START DOCUMENT SEGMENT
Both simpleP-MoE and μP-MoE achieve learning rate transfer, with optimal learning rates remaining stable across model widths, in contrast to SP.

Figure 1: MoE performance for varying learning rates and model widths; μP and simpleP parameterizations enable learning rate transfer, while SP does not.

The experiments also note a slight upward shift in optimal learning rate for wider models, consistent with prior TP5 results and possibly attributable to depth-to-width ratio instabilities. Notably, two μP-MoE runs with embedding dimension 128 diverged, suggesting potential stability issues that warrant further investigation.

Scaling Other MoE Dimensions: Experts and Granularity

The analysis extends to other MoE scaling parameters:

• Number of Experts: Increasing the number of experts improves final loss without affecting computational cost. Under μP, the optimal learning rate is preserved across different numbers of experts.

(Figure 2a)

Figure 2: (a) Learning rate transfer is preserved when varying the number of experts under μP.

• Granularity: Adjusting granularity (i.e., reducing expert hidden size and increasing the number of experts and top-$k$) breaks learning rate transferability. The optimal learning rate does not transfer between granularities, likely due to changes in router output dimension and top-$k$ selection.

(Figure 2b)
END DOCUMENT SEGMENT
START INFORMATION GIVEN
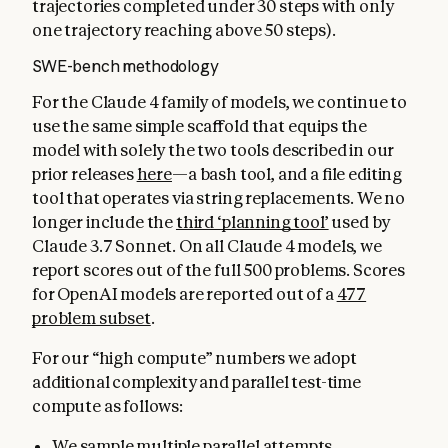
trajectories completed under 30 steps with only
one trajectory reaching above 50 steps).
SWE-bench methodology
For the Claude 4 family of models, we continue to
use the same simple scaffold that equips the
model with solely the two tools described in our
prior releases
here
—a bash tool, and a file editing
tool that operates via string replacements. We no
longer include the
third ‘planning tool’
used by
Claude 3.7 Sonnet. On all Claude 4 models, we
report scores out of the full 500 problems. Scores
for OpenAI models are reported out of a
477
problem subset
.
For our “high compute” numbers we adopt
additional complexity and parallel test-time
compute as follows:
We sample multiple parallel attempts.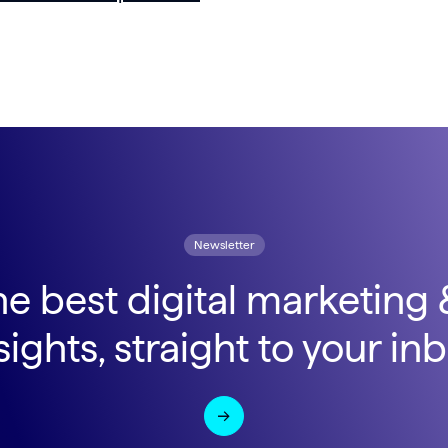
Newsletter
he best digital marketing
sights, straight to your in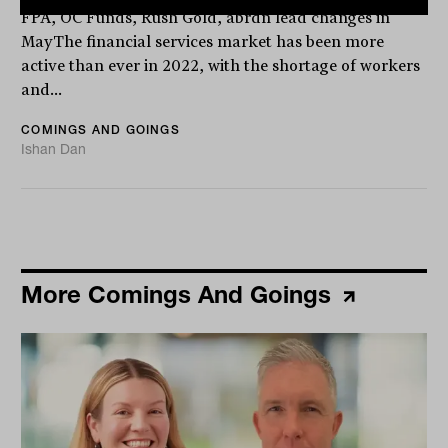
FPA, OC Funds, Rush Gold, abrdn lead changes in
MayThe financial services market has been more
active than ever in 2022, with the shortage of workers
and...
COMINGS AND GOINGS
Ishan Dan
More Comings And Goings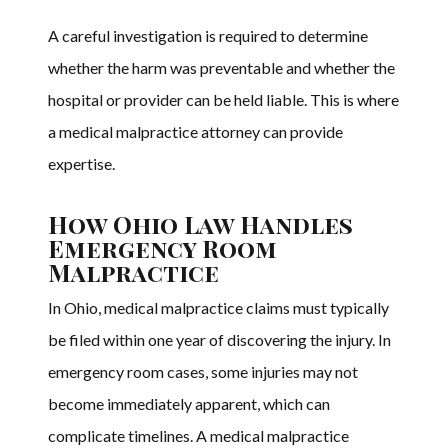
A careful investigation is required to determine
whether the harm was preventable and whether the
hospital or provider can be held liable. This is where
a medical malpractice attorney can provide
expertise.
How Ohio Law Handles
Emergency Room
Malpractice
In Ohio, medical malpractice claims must typically
be filed within one year of discovering the injury. In
emergency room cases, some injuries may not
become immediately apparent, which can
complicate timelines. A medical malpractice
END INFORMATION GIVEN
EXERCISE DESCRIPTION: In the passage on MoE learning rate transfer, what happens to the optimal learning rate when granularity is adjusted?

RESPONSE AREA: It does not transfer between granularities, because adjusting granularity breaks learning rate transferability.